Les risques de l’opération. « Ce qui est terrible avec les méningiomes, ce sont les réactions des autres. Généralement, c’est : « Ouf, ce n’est pas cancéreux, donc tout va bien ! ». Alors qu’en fait, ces méningiomes, qualifiés de tumeurs bénignes dans le langage médical, sont loin d’être inoffensives. Elles peuvent détruire une vie. On risque des AVC, des crises d’épilepsie… Et, en fonction de la taille et de l’emplacement de ces tumeurs cérébrales, les risques d’une opération sont majeurs : perte de l’usage d’un membre, de la vue d’un œil, difficultés d’élocution… Dans mon cas, si je devais subir une opération, il y aurait d’importants risques de lésion des fonctions motrices du côté droit et d’impact sur celle du langage. Je fonde donc tous mes espoirs sur la régression de la tumeur grâce à l’arrêt du traitement. Si les symptômes sont supportables, c’est possible de vivre avec. Je ne veux pas risquer d’être handicapée pour le reste de mes jours. D’ailleurs, après quatre mois d’arrêt d’Androcur, mon méningiome le plus petit a nettement rétréci. Le plus important semble se stabiliser ».
Le professeur Froelich. « Emmanuelle Mignaton, présidente de l’Amavéa, m’avait recommandé, vu la taille de l’un de mes deux méningiomes, de prendre rendez-vous avec lui. Chef de la neurochirurgie à l’hôpital Lariboisière, à Paris, il est celui qui a établi le lien entre l’Androcur et les méningiomes, en 2008. Il a mis en place dans son service des consultations réservées aux victimes de l’Androcur, une fois par mois. Il n’opère presque aucune de ses patientes, car il a constaté que les tumeurs régressaient ou se stabilisaient à l’arrêt du traitement. Il ne fait pas consensus au sein de la communauté médicale, puisque d’autres neurochirurgiens opèrent de façon systématique. Il m’a d’ailleurs indiqué que vu la taille des miens et l’œdème qu’ils avaient provoqué, dans un autre hôpital, j’aurais été opérée dès le lendemain ».
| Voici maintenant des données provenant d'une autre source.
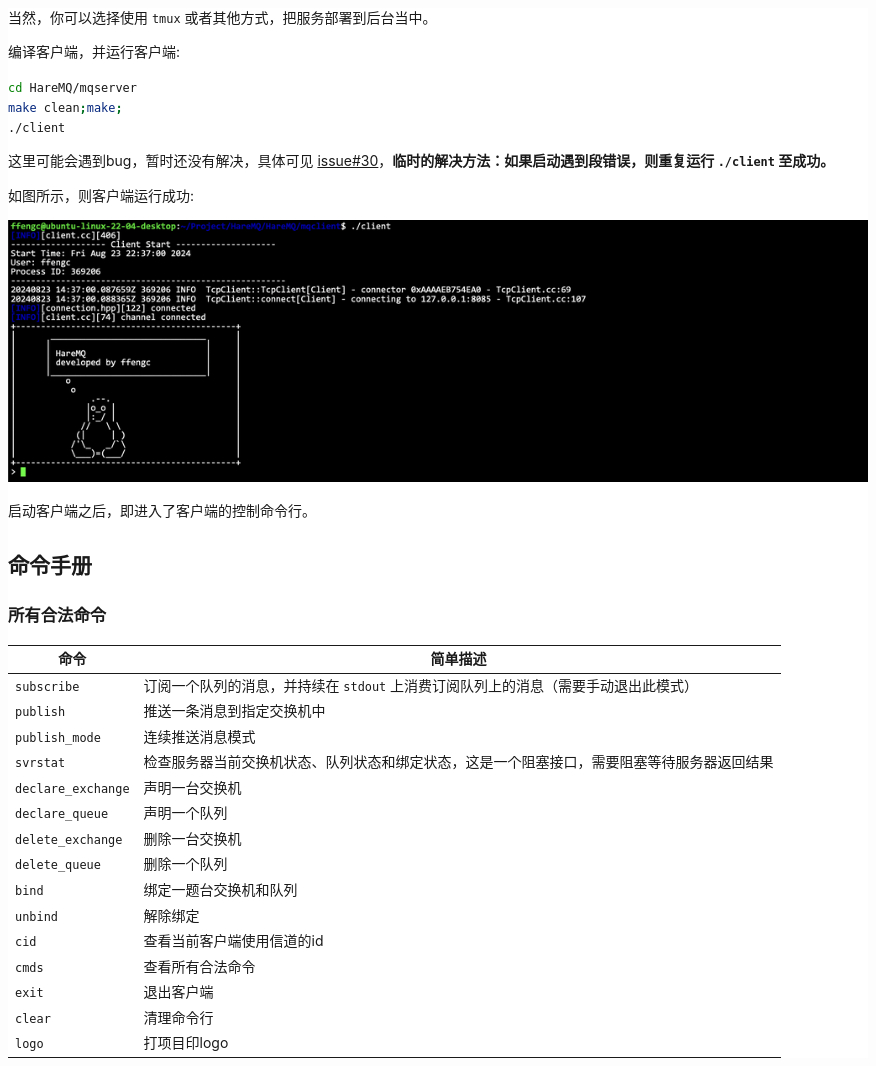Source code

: 当然，你可以选择使用 `tmux` 或者其他方式，把服务部署到后台当中。

编译客户端，并运行客户端:
```sh
cd HareMQ/mqserver
make clean;make;
./client
```

这里可能会遇到bug，暂时还没有解决，具体可见 [issue#30](https://github.com/ffengc/HareMQ/issues/30)，**临时的解决方法：如果启动遇到段错误，则重复运行 `./client` 至成功。**

如图所示，则客户端运行成功:

![](./use-assets/2.png)

启动客户端之后，即进入了客户端的控制命令行。

## 命令手册

### 所有合法命令

| 命令               | 简单描述                                                                                   |
| ------------------ | ------------------------------------------------------------------------------------------ |
| `subscribe`        | 订阅一个队列的消息，并持续在 `stdout` 上消费订阅队列上的消息（需要手动退出此模式）         |
| `publish`          | 推送一条消息到指定交换机中                                                                 |
| `publish_mode`     | 连续推送消息模式                                                                           |
| `svrstat`          | 检查服务器当前交换机状态、队列状态和绑定状态，这是一个阻塞接口，需要阻塞等待服务器返回结果 |
| `declare_exchange` | 声明一台交换机                                                                             |
| `declare_queue`    | 声明一个队列                                                                               |
| `delete_exchange`  | 删除一台交换机                                                                             |
| `delete_queue`     | 删除一个队列                                                                               |
| `bind`             | 绑定一题台交换机和队列                                                                     |
| `unbind`           | 解除绑定                                                                                   |
| `cid`              | 查看当前客户端使用信道的id                                                                 |
| `cmds`             | 查看所有合法命令                                                                           |
| `exit`             | 退出客户端                                                                                 |
| `clear`            | 清理命令行                                                                                 |
| `logo`             | 打项目印logo                                                                               |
Je psychote dès que je bute sur un mot. « Avant, lorsque j’avais mal à la tête, je relativisais en me disant que c’était la fatigue ou le stress. Et puis, rares sont ceux qui n’ont jamais de migraines… Maintenant, je psychote forcément beaucoup. Dès que je bute sur un mot ou que j’ai un trou de mémoire, je pense méningiome. C’est une charge mentale quasi-permanente ».
Une action en justice contre Bayer ? « Pour l’instant, je suis concentrée sur mon parcours de soins. Mais ensuite, je n’aurai pas de scrupule. Eux n’en ont pas eu. Ils se sont contentés d’une simple mention en bas de la notice du médicament, passée totalement inaperçue aux yeux de toutes celles qui l’utilisent au long cours. Si une IRM m’avait été prescrite en 2010, alors que je prenais l’Androcur depuis cinq ans et que mes méningiomes devaient avoir la taille d’une noisette et d’un grain de café, j’aurais évidemment arrêté le traitement. Et ne risquerais pas, aujourd’hui, une opération à crâne ouvert, de l’épilepsie ou un AVC. J’estime que c’est une perte de chances de rétablissement immense ».